While the ambitious redevelopment proposal is very much in the early stages, the scheme, which envisions large swaths of public parkland with the potential for retail, creative office, and even residential space spread throughout the cleaned-up complex, is guided by five core principles that will help to inform the revitalization of the site:
- Create a new vision for the City of Avon Lake
- Create an accessible public realm along the lakefront
- Extend the City of Avon Lake to the waterfront
- Utilize an eco-friendly adaptive design strategy
- Explore the option of an adaptive reuse of the historic turbine hall and transformer building
As mentioned above, the adaptive reuse of the plant’s historic structures plays a key role in the vision. The turbine hall, for example, would be converted into a landmark office building with a parking garage tucked beneath. As for the lakefront, the initial proposal calls for a string of public amenities including a picnic lawn, children’s play area, ecological park, and a beach flanked by amphitheater-style seating.
“With the decommissioning of the coal-fired power plant on site, there is an opportunity for Avon Lake to reinvent itself for the 21st Century,” elaborated Andre Brumfield, a Chicago-based Gensler principal and leader of the global design firm’s Global Cities + Urban Design practice. “The size of this site offers a significant redevelopment opportunity to further bolster the economic and social heart of the city and its surrounding communities. Most critically, the vision for the site will connect the City of Avon Lake back to the shorelines of Lake Erie. The primary driver of this effort is to create a new public realm along the lakefront that will serve as a catalyst for new development and create a regional destination for Greater Cleveland and a new identity for Avon Lake.”

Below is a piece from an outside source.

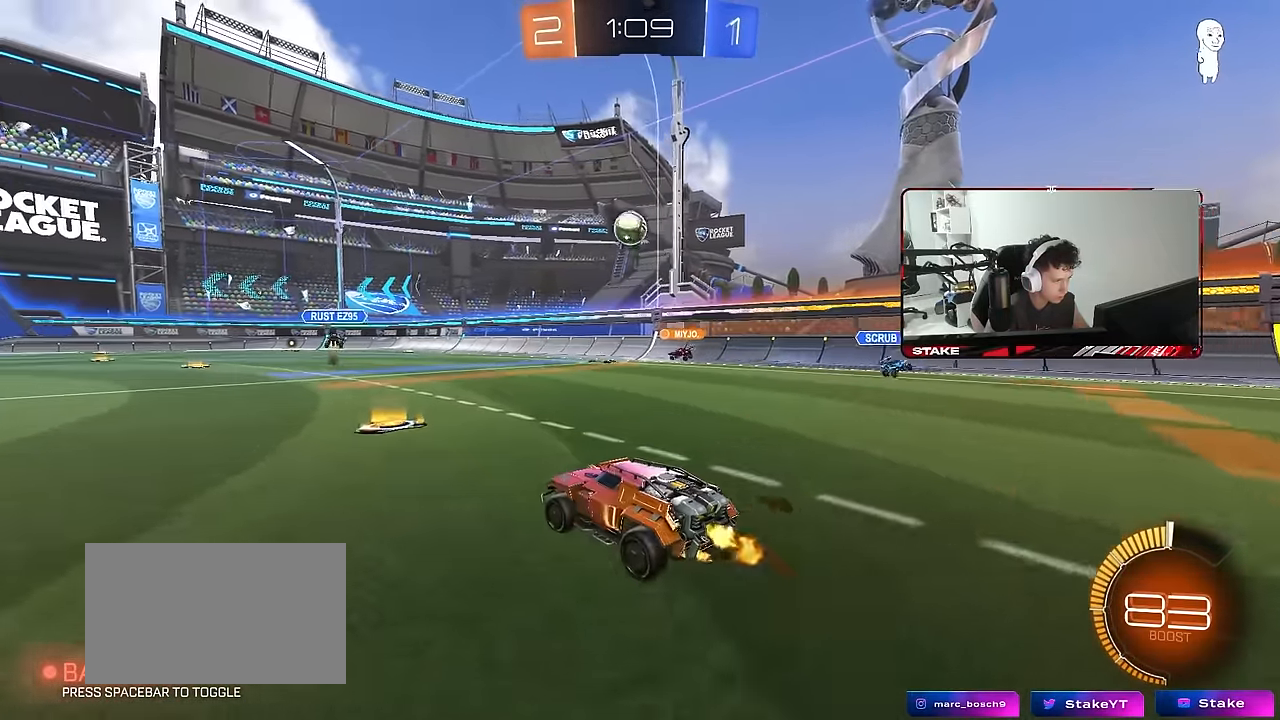
{"keys": ["d", "w"], "mouse": [], "mouse_move": "still", "events": [[133, "d", "down"], [233, "shift", "down"], [317, "shift", "up"]]}
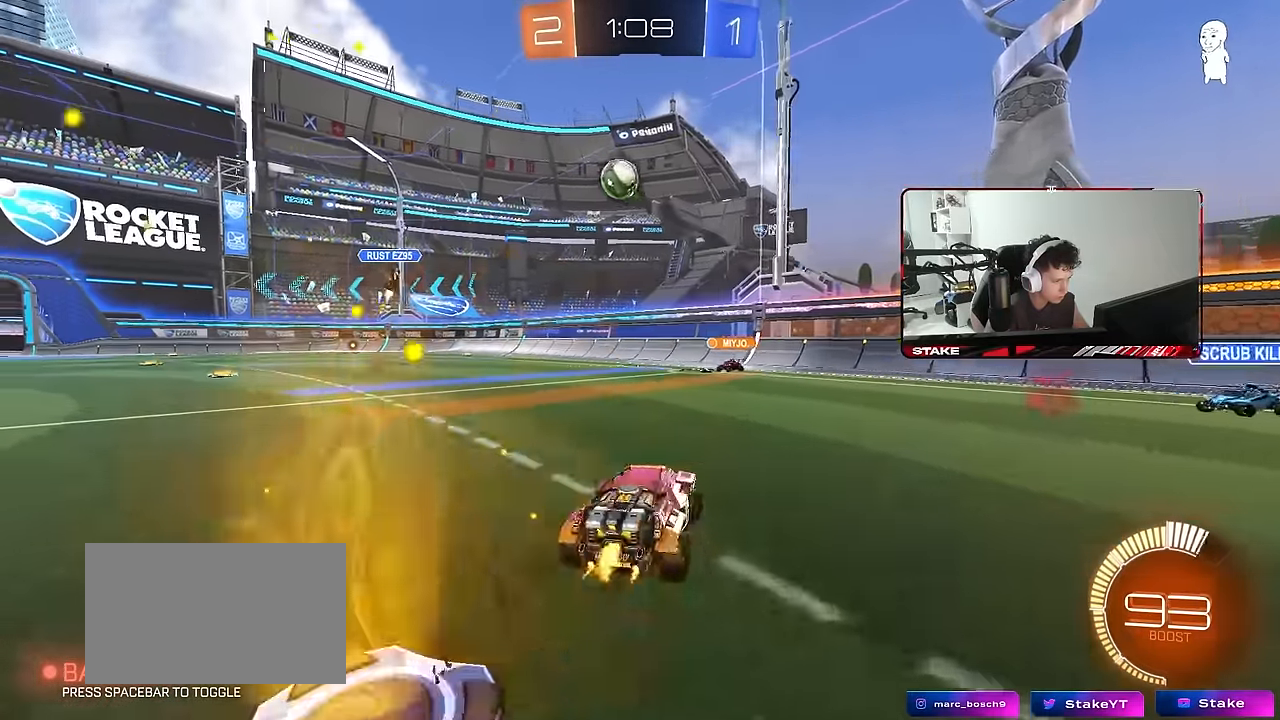
{"keys": ["a", "s", "shift"], "mouse": ["left", "right"], "mouse_move": "down-left", "events": [[333, "a", "down"], [333, "d", "up"], [333, "mouse_left", "down"], [333, "mouse_right", "down"], [383, "w", "up"], [433, "shift", "down"], [467, "s", "down"]]}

Located roughly 17 miles west of Cleveland, Avon Lake and its residents have long been plagued by air pollution emitted by its namesake power plant, which was once considered among the dirtiest facilities of its kind in the nation and for several years was out of compliance with the Clean Air Act. The decommissioning of the plant prevents an estimated half-million tons of CO2 from entering the atmosphere.
Avon Lake Mayor Greg Zilka referred to the proposed redevelopment of the site as a “pivotal moment for the city.”
“We aim to revitalize the lakefront, connect the city to Lake Erie, and create the largest open space and public lakefront project that our region has seen in decades while serving as a catalyst for economic growth,” he added.
As for a project timeline, that remains uncertain as site remediation must be completed before any development work gets underway—and this is no small task considering the redevelopment zone’s century-long history of environmental degradation.
Cleveland.com reported Zilka as explaining during the public meeting: “A great deal of mitigation, elimination of the pollutants […] needs to occur. The important thing, it eventually will be accomplished. Will this be developed in five years, 10 years, 15, maybe 20? But it will be done.”